**THE PROBLEM**:
There is material below. Print exactly the lines starting at the line with "immunohistochemistry (IHC) micrograph" and ending at the line with "image of immunohistochemistry", ends included, and no others.

**LISTED ENTRIES**:
- Opening Delimiter -

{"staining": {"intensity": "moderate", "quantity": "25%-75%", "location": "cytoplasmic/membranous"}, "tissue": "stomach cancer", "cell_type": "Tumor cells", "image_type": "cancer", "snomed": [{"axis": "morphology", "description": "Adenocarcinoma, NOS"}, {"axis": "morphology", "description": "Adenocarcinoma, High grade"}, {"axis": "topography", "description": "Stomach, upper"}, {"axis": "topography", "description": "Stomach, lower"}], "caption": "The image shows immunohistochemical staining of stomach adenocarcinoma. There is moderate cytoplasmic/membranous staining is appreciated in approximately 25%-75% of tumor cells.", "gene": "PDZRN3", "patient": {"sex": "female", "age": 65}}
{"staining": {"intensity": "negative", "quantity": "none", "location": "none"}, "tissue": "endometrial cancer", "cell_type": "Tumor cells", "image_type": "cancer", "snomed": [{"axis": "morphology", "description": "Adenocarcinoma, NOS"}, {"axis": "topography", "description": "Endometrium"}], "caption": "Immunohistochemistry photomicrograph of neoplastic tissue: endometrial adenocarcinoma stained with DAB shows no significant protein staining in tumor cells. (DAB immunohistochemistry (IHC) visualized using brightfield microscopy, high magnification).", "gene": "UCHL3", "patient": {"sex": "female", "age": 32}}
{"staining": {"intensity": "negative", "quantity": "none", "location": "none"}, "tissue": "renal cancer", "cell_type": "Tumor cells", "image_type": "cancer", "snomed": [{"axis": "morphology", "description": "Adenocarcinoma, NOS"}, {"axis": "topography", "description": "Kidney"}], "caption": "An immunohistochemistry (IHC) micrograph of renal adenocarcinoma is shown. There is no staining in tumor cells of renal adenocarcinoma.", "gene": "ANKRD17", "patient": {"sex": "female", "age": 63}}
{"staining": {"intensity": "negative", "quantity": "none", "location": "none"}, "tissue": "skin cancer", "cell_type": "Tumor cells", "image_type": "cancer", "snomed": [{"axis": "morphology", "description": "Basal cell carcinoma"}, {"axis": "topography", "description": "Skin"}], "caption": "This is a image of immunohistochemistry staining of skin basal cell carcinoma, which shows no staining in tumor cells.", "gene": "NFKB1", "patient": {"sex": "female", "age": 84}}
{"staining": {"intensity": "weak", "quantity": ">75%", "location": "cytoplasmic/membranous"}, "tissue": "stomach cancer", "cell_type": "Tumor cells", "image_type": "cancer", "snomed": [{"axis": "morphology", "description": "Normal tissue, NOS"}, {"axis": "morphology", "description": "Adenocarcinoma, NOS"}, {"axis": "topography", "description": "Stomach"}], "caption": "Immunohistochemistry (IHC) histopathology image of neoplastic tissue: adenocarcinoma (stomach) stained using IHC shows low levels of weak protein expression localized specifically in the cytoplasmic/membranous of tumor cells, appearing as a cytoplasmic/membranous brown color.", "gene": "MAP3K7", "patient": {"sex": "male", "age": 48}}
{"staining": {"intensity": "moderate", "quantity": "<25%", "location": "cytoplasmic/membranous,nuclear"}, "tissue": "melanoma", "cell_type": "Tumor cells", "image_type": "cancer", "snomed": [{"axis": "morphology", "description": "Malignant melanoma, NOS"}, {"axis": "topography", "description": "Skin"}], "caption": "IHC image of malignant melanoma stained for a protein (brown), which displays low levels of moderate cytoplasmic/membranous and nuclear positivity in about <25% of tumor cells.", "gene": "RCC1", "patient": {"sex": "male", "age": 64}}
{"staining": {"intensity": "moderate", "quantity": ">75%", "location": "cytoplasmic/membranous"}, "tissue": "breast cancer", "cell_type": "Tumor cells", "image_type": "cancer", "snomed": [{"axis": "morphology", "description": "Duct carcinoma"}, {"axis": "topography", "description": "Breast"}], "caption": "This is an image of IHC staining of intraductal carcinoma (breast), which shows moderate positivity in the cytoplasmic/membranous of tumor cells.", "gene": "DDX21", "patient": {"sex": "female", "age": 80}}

- Closing Delimiter -

**WRITTEN SOLUTION**:
{"staining": {"intensity": "negative", "quantity": "none", "location": "none"}, "tissue": "renal cancer", "cell_type": "Tumor cells", "image_type": "cancer", "snomed": [{"axis": "morphology", "description": "Adenocarcinoma, NOS"}, {"axis": "topography", "description": "Kidney"}], "caption": "An immunohistochemistry (IHC) micrograph of renal adenocarcinoma is shown. There is no staining in tumor cells of renal adenocarcinoma.", "gene": "ANKRD17", "patient": {"sex": "female", "age": 63}}
{"staining": {"intensity": "negative", "quantity": "none", "location": "none"}, "tissue": "skin cancer", "cell_type": "Tumor cells", "image_type": "cancer", "snomed": [{"axis": "morphology", "description": "Basal cell carcinoma"}, {"axis": "topography", "description": "Skin"}], "caption": "This is a image of immunohistochemistry staining of skin basal cell carcinoma, which shows no staining in tumor cells.", "gene": "NFKB1", "patient": {"sex": "female", "age": 84}}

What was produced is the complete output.